____ RECORDS FOR THE TASK
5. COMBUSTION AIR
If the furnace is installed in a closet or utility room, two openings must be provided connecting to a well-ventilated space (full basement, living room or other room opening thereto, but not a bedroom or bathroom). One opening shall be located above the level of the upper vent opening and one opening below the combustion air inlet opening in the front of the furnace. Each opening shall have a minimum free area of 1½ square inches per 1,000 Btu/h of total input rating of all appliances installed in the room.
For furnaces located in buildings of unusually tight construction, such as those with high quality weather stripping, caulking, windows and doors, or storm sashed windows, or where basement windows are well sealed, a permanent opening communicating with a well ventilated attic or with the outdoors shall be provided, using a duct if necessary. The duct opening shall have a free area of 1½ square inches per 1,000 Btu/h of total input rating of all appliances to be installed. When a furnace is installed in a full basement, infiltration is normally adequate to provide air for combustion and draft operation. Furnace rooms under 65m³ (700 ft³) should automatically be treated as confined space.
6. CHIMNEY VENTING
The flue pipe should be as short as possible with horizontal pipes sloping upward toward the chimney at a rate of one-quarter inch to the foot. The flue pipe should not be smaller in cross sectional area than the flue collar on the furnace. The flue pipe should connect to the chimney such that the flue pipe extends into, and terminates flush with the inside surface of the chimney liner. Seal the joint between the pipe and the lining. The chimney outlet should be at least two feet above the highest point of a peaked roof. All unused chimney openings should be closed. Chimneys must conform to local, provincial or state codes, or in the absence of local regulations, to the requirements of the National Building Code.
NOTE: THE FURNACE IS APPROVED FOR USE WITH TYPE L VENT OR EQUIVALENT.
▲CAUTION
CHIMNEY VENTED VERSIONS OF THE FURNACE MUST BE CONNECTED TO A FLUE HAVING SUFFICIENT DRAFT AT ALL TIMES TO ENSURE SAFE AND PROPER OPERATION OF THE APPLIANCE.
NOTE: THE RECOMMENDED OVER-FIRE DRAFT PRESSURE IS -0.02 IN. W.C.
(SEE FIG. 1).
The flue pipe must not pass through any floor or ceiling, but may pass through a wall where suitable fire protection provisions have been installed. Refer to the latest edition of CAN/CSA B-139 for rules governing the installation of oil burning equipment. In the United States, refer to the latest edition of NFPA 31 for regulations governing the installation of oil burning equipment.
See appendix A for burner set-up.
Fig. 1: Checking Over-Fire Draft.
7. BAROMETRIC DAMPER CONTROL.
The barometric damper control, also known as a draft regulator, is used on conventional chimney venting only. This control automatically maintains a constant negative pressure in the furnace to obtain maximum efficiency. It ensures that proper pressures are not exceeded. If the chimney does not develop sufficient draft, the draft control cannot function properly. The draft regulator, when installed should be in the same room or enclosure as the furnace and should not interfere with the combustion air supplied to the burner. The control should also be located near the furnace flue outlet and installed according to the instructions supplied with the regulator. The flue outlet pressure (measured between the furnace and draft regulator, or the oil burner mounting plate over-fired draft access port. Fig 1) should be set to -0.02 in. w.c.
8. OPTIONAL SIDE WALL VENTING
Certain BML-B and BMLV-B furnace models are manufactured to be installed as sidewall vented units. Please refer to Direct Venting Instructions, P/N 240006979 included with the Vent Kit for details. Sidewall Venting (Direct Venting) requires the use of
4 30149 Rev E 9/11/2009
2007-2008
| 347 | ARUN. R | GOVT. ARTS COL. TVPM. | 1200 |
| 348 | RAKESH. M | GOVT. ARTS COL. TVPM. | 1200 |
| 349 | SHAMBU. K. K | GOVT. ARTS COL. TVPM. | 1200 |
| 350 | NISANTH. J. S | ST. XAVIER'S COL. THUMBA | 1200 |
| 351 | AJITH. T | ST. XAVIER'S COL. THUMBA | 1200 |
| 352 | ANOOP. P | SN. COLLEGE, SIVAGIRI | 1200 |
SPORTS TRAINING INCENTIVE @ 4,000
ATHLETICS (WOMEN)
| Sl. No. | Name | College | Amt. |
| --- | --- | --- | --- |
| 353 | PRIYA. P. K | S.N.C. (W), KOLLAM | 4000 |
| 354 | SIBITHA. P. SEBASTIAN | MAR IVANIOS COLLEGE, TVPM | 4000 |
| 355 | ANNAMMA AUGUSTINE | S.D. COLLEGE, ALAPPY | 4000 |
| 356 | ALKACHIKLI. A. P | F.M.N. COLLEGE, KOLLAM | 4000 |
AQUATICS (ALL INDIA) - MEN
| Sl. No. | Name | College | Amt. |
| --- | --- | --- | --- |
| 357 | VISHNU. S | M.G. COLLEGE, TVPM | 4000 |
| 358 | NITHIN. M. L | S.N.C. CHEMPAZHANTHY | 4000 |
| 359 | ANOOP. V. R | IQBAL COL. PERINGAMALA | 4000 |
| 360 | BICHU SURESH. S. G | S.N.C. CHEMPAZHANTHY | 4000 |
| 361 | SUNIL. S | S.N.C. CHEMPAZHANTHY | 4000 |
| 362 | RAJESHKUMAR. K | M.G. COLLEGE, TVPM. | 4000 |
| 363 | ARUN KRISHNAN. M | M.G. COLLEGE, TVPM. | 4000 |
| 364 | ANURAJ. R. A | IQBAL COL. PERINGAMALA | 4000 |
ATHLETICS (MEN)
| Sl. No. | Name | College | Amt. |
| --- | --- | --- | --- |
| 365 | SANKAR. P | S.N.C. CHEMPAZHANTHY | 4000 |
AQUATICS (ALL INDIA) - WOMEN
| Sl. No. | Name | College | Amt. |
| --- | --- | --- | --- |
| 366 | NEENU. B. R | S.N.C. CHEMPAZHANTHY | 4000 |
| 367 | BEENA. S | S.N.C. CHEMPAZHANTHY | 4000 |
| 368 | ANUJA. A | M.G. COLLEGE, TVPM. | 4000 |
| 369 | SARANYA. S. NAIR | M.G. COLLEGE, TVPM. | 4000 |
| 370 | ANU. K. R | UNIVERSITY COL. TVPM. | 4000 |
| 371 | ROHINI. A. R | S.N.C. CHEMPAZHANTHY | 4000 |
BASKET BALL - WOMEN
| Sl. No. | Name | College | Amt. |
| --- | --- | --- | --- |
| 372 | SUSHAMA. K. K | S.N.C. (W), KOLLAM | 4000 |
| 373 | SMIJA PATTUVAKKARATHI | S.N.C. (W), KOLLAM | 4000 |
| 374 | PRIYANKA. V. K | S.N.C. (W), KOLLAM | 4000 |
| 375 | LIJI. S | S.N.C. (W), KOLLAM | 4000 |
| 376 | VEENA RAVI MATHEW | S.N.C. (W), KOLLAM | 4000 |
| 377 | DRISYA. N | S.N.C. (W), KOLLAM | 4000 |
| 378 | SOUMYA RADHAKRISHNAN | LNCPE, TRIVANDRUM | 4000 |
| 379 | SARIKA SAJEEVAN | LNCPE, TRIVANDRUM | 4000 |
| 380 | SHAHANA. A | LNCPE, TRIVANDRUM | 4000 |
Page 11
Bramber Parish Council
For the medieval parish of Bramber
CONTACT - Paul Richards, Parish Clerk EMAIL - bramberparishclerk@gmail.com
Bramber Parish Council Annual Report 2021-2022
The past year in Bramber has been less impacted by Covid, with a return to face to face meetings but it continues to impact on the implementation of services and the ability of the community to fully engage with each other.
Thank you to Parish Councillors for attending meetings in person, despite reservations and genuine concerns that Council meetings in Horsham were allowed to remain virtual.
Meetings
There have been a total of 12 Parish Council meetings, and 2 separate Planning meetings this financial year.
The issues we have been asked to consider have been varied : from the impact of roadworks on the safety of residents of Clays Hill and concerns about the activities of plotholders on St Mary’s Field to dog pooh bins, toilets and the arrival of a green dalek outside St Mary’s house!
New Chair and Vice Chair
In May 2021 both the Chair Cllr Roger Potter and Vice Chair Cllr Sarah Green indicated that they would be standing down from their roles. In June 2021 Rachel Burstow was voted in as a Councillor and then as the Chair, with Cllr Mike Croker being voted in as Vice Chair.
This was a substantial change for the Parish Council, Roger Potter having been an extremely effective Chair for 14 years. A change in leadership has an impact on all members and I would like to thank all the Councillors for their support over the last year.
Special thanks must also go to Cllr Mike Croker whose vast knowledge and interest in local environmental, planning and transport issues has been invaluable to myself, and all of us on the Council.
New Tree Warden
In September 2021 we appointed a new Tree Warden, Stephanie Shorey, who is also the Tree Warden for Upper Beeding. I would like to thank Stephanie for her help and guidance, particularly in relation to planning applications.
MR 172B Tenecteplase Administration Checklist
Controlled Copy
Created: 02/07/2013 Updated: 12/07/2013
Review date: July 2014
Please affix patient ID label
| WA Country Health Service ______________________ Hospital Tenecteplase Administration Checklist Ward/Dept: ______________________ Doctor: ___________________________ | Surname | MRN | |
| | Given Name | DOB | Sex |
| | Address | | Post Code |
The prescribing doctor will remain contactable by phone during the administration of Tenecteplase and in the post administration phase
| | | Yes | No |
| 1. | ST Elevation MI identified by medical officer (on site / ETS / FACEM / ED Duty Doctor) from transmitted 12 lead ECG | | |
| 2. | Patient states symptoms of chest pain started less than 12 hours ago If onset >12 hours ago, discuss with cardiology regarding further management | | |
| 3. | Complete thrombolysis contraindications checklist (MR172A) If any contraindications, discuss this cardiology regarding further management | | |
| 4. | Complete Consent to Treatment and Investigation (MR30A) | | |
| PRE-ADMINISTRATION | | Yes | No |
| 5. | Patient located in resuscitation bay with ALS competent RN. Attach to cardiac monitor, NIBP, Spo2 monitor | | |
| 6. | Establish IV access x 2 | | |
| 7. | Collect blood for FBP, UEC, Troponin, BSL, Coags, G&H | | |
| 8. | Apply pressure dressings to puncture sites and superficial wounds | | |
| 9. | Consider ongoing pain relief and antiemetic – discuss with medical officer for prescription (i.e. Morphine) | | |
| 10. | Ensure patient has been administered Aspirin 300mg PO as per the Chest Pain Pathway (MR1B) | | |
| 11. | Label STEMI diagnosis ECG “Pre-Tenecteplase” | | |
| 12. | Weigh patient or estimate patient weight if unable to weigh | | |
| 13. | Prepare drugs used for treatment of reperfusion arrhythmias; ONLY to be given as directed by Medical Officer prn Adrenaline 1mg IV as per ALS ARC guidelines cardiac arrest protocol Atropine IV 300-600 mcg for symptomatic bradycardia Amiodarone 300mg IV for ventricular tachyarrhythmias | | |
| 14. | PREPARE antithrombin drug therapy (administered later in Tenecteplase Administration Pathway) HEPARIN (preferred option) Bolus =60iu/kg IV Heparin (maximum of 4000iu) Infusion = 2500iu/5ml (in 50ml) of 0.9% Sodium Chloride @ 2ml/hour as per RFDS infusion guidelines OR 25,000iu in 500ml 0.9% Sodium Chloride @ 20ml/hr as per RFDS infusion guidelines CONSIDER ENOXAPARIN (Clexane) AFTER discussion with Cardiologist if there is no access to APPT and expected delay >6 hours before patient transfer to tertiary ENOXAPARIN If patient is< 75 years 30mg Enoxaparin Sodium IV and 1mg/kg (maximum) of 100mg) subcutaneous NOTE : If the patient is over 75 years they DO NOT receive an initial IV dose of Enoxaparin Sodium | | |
________
## WHAT IS NEEDED
Please give back, exactly as it stands above, the stretch from the line with "Coags, G&H | | |" through the line with "11. | Label", and no line outside it.

## RESPONSE
| 7. | Collect blood for FBP, UEC, Troponin, BSL, Coags, G&H | | |
| 8. | Apply pressure dressings to puncture sites and superficial wounds | | |
| 9. | Consider ongoing pain relief and antiemetic – discuss with medical officer for prescription (i.e. Morphine) | | |
| 10. | Ensure patient has been administered Aspirin 300mg PO as per the Chest Pain Pathway (MR1B) | | |
| 11. | Label STEMI diagnosis ECG “Pre-Tenecteplase” | | |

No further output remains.